Respeitar os seus próprios limites. Primeiro saber quais são. Não se iludir com aquilo que está em revistas, e até em livros. Siga a sua percepção, amor-próprio e respeite a si mesmo.
Cuidar de si mesmo. Tenha os seus próprios interesses. Busque ser interessante para si, antes de ser para os outros. O outro ou outra não é um pedaço de você, por mais romântico que isto possa parecer!
Não aceite desculpas esfarrapadas e constantes. Quem trai precisa de horário para trair!
Há uma mudança de comportamento no traidor. Mulheres são mais perceptivas para estes sinais. Homens nem tanto, apesar do número de mulheres que traem ser hoje quase igual ao dos homens.
Beleza e sexo não são tudo. Ninguém trai a mulher que tem afinidade apenas por uma “gostosa”. Há muito a perder nesta questão chamada “afinidade”, só um ser visivelmente e compulsivamente imaturo faz isto. Don juanismo denota imaturidade afetiva.

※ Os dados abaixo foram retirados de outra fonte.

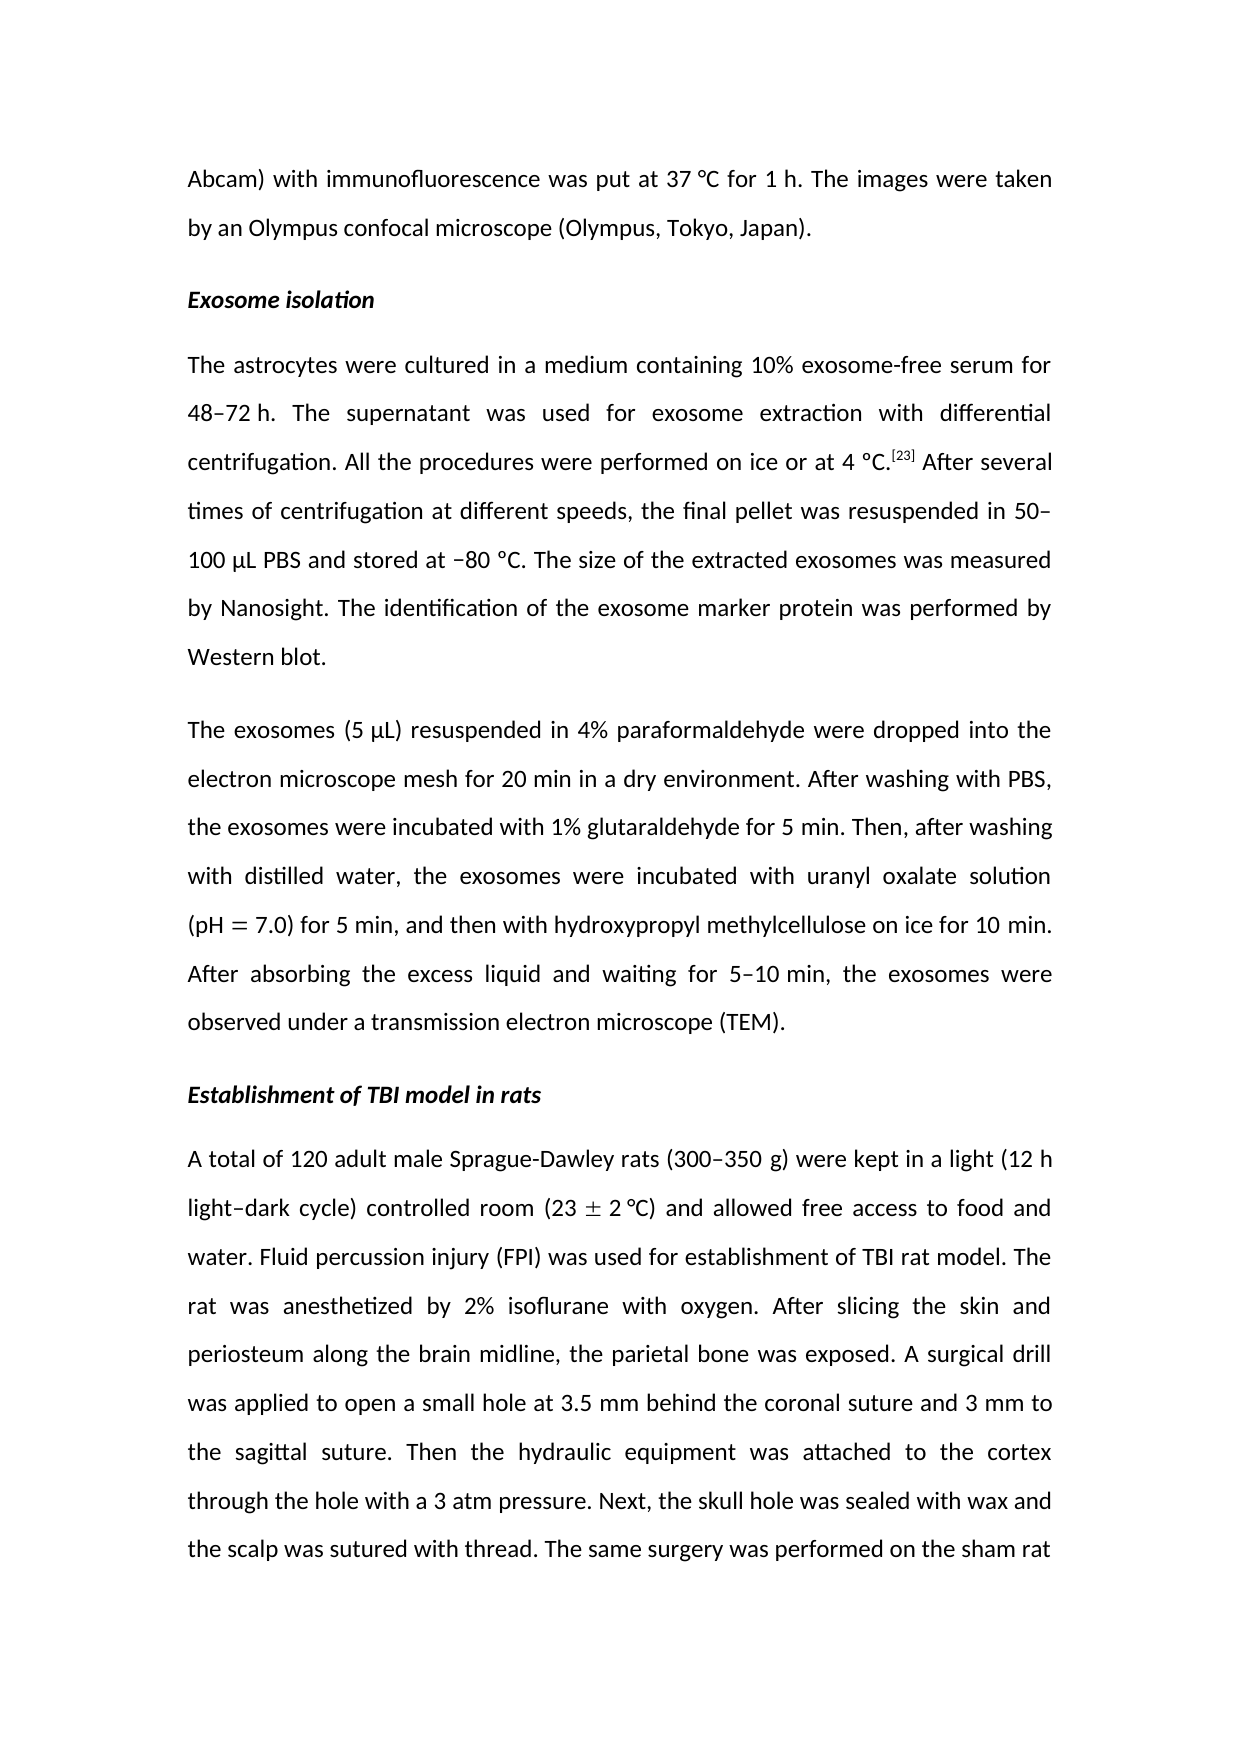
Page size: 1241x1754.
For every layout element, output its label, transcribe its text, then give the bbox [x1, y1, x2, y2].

text The exosomes (5 µL) resuspended in 4% paraformaldehyde were dropped into the electron microscope mesh for 20 min in a dry environment. After washing with PBS, the exosomes were incubated with 1% glutaraldehyde for 5 min. Then, after washing with distilled water, the exosomes were incubated with uranyl oxalate solution (pH 7.0) for 5 min, and then with hydroxypropyl methylcellulose on ice for 10 min. After absorbing the excess liquid and waiting for 5–10 min, the exosomes were observed under a transmission electron microscope (TEM). [187, 713, 1053, 1038]
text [187, 162, 1053, 243]
text Establishment of TBI model in rats [187, 1078, 1053, 1111]
text The astrocytes were cultured in a medium containing 10% exosome-free serum for 48–72 h. The supernatant was used for exosome extraction with differential centrifugation. All the procedures were performed on ice or at 4 ºC.[23] After several times of centrifugation at different speeds, the final pellet was resuspended in 50–100 µL PBS and stored at −80 ºC. The size of the extracted exosomes was measured by Nanosight. The identification of the exosome marker protein was performed by Western blot. [187, 348, 1053, 673]
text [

Ninguém trai devido ao outro, a não ser por vingança! Portanto, menos culpa e mais amor próprio. Quem trai por vingança também não teve lá muita habilidade em conversar abertamente com o outro sobre o assunto!
Confiar não significa ser cego! Atenção, atenção e atenção. Se você é apenas atento não ficará obcecado tentando descobrir o que o outro está fazendo quando não está com você.Lembre-se que ilusões são nuvens de fumaça à nossa frente e que distorcem a realidade. Mais pé no chão! A verdade é na maioria das vezes libertadora, não traia a si mesmo!